## Requirement
Please render every line in the rows below as a Markdown table with the columns n and Line, numbering the lines and skipping any blank ones. Leave the pictures out.

## Entries
----------------------------------------

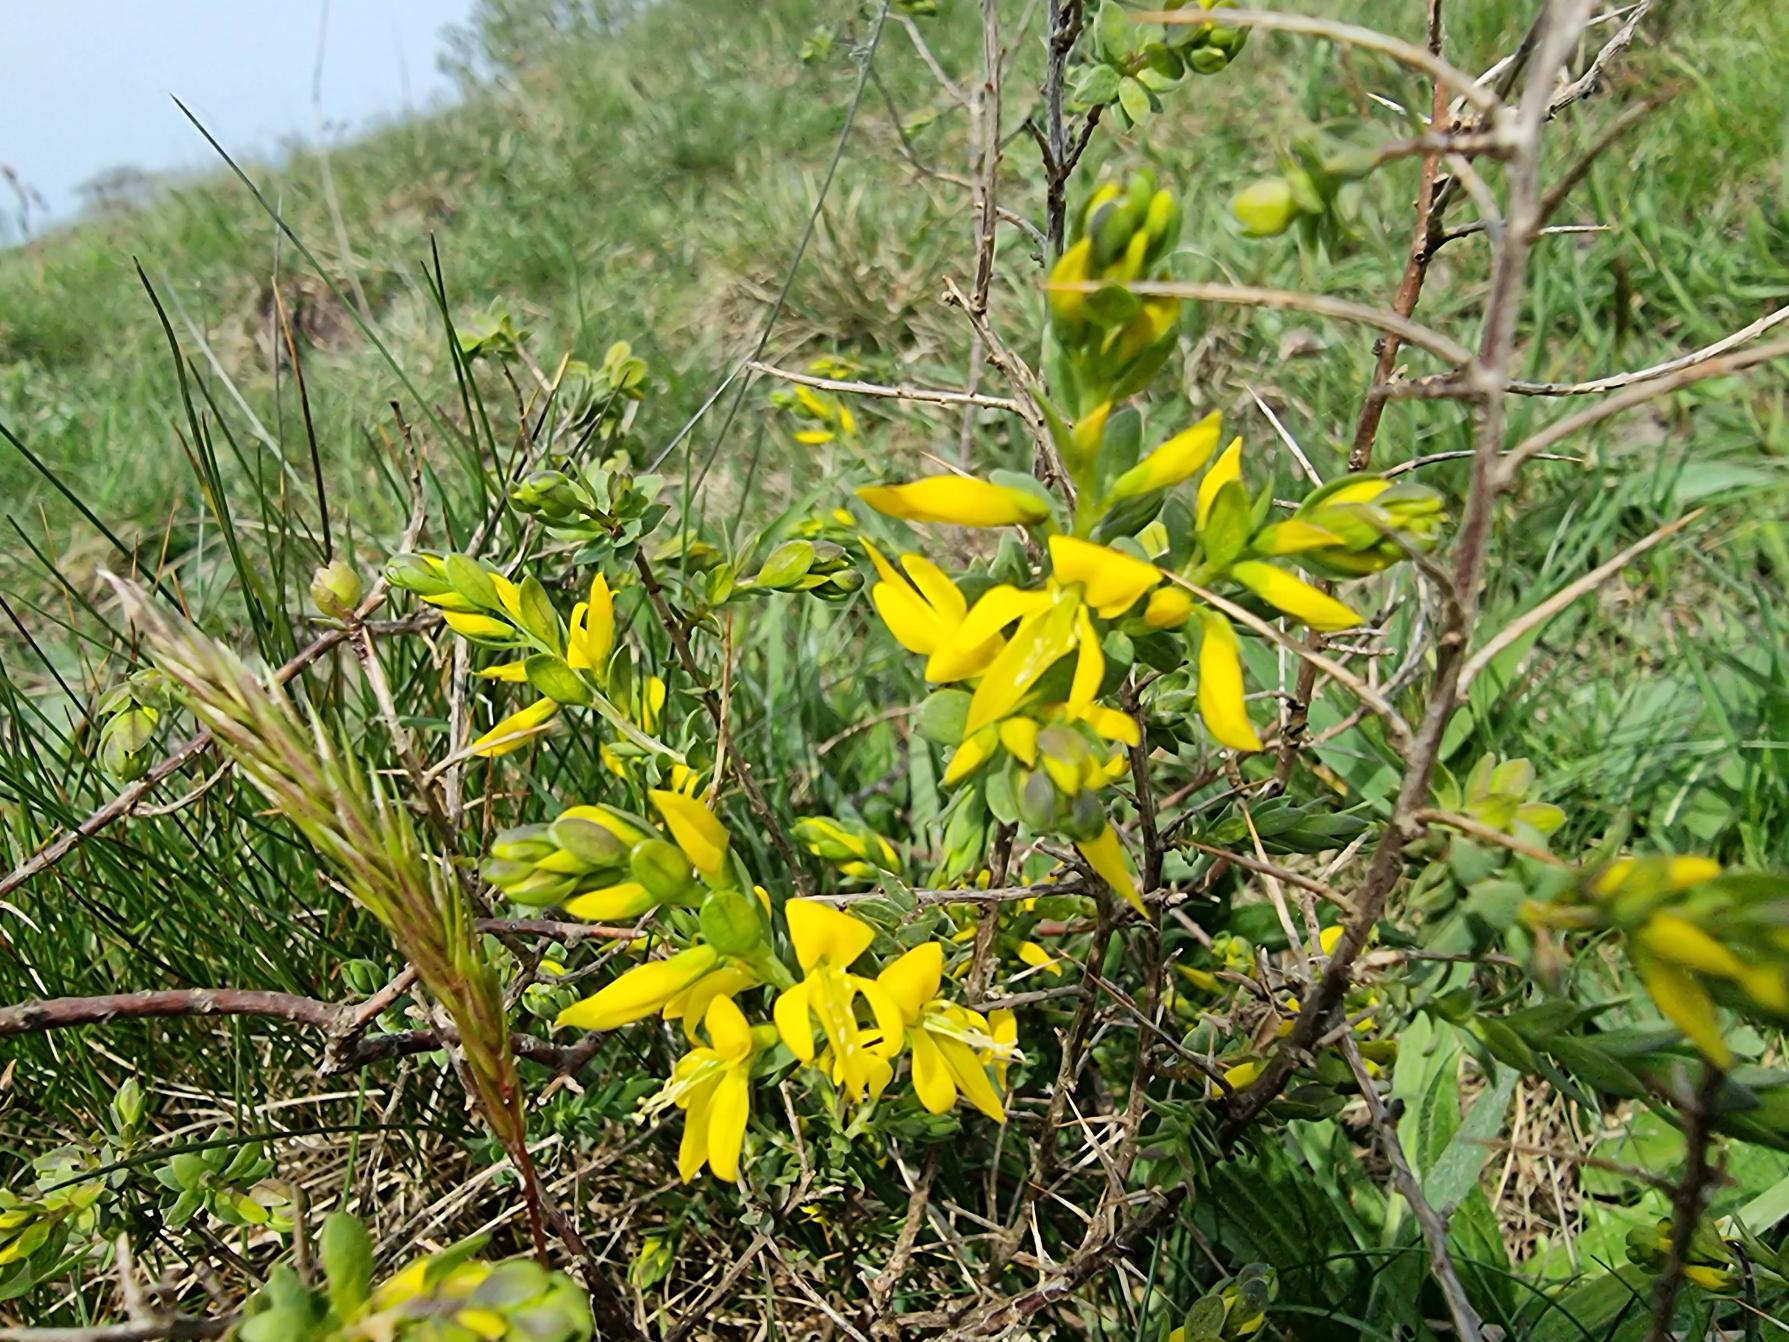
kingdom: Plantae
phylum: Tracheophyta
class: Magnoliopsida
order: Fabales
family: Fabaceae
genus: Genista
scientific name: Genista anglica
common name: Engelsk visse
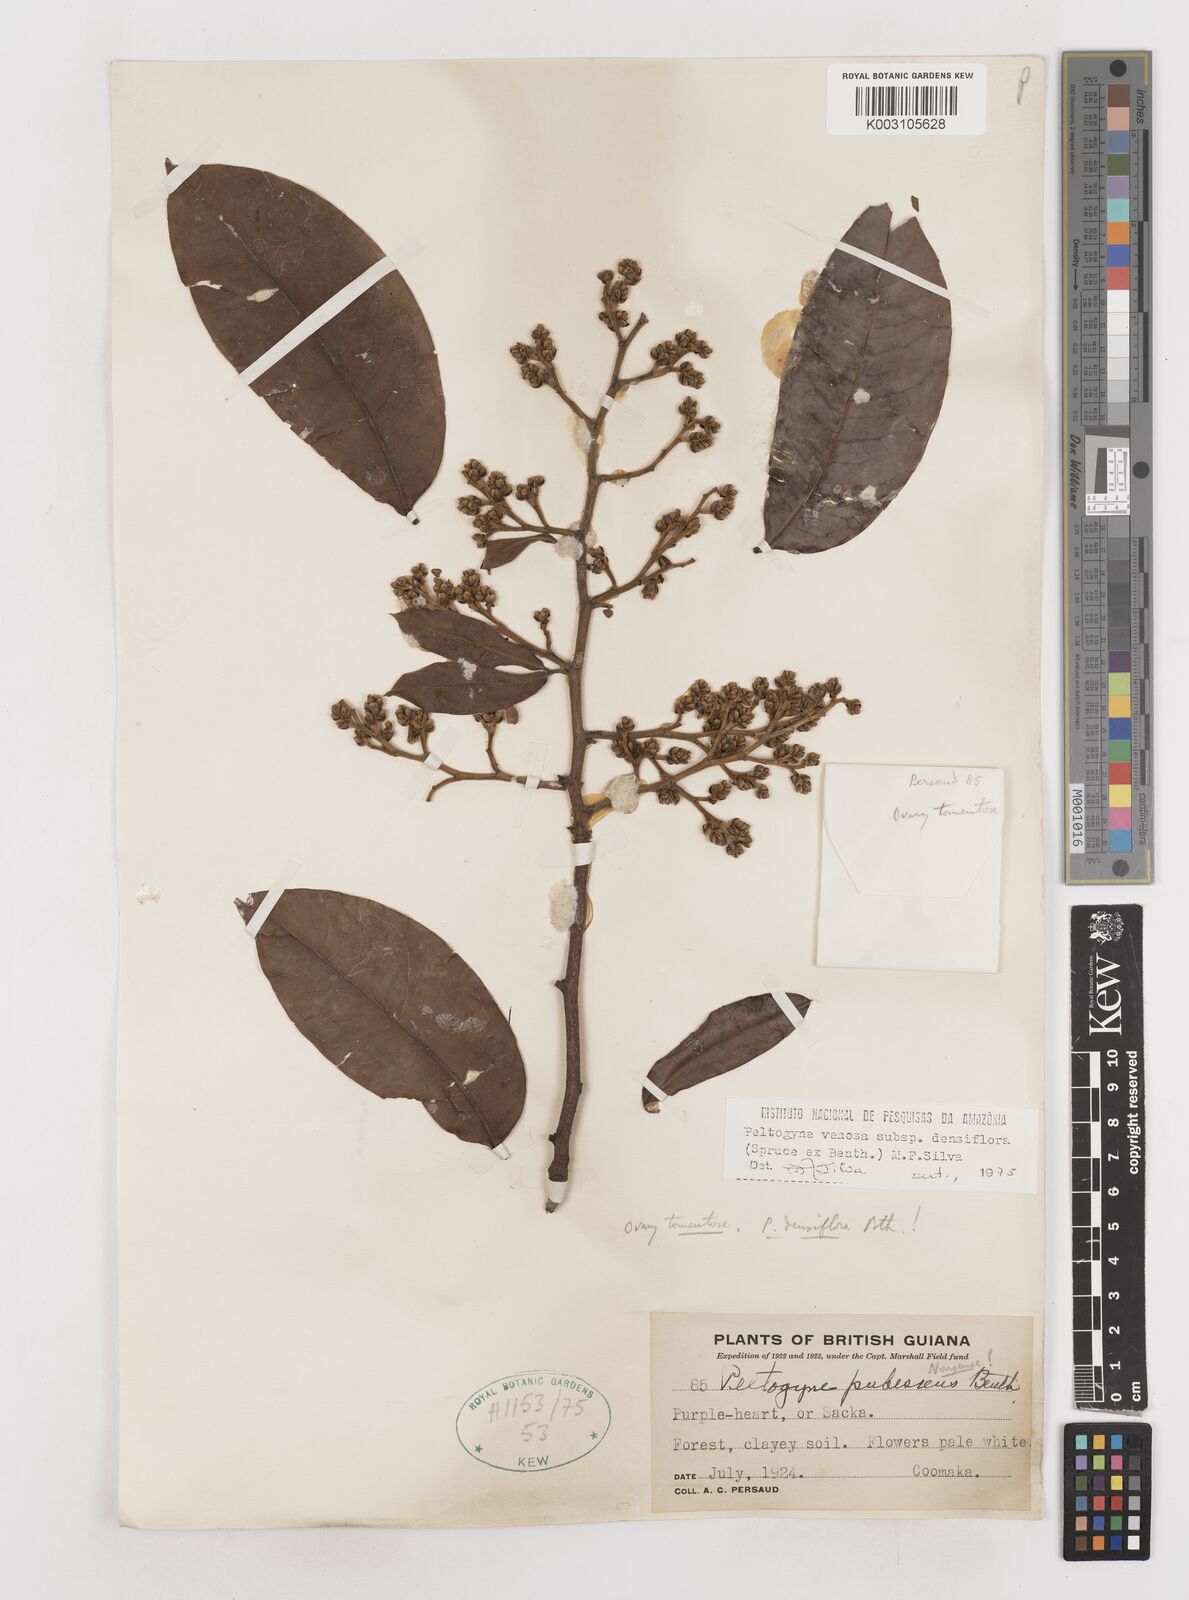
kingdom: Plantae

----------------------------------------

## Full response
| n | Line |
|---|---|
| 1 | kingdom: Plantae |
| 2 | phylum: Tracheophyta |
| 3 | class: Magnoliopsida |
| 4 | order: Fabales |
| 5 | family: Fabaceae |
| 6 | genus: Genista |
| 7 | scientific name: Genista anglica |
| 8 | common name: Engelsk visse |
| 9 | kingdom: Plantae |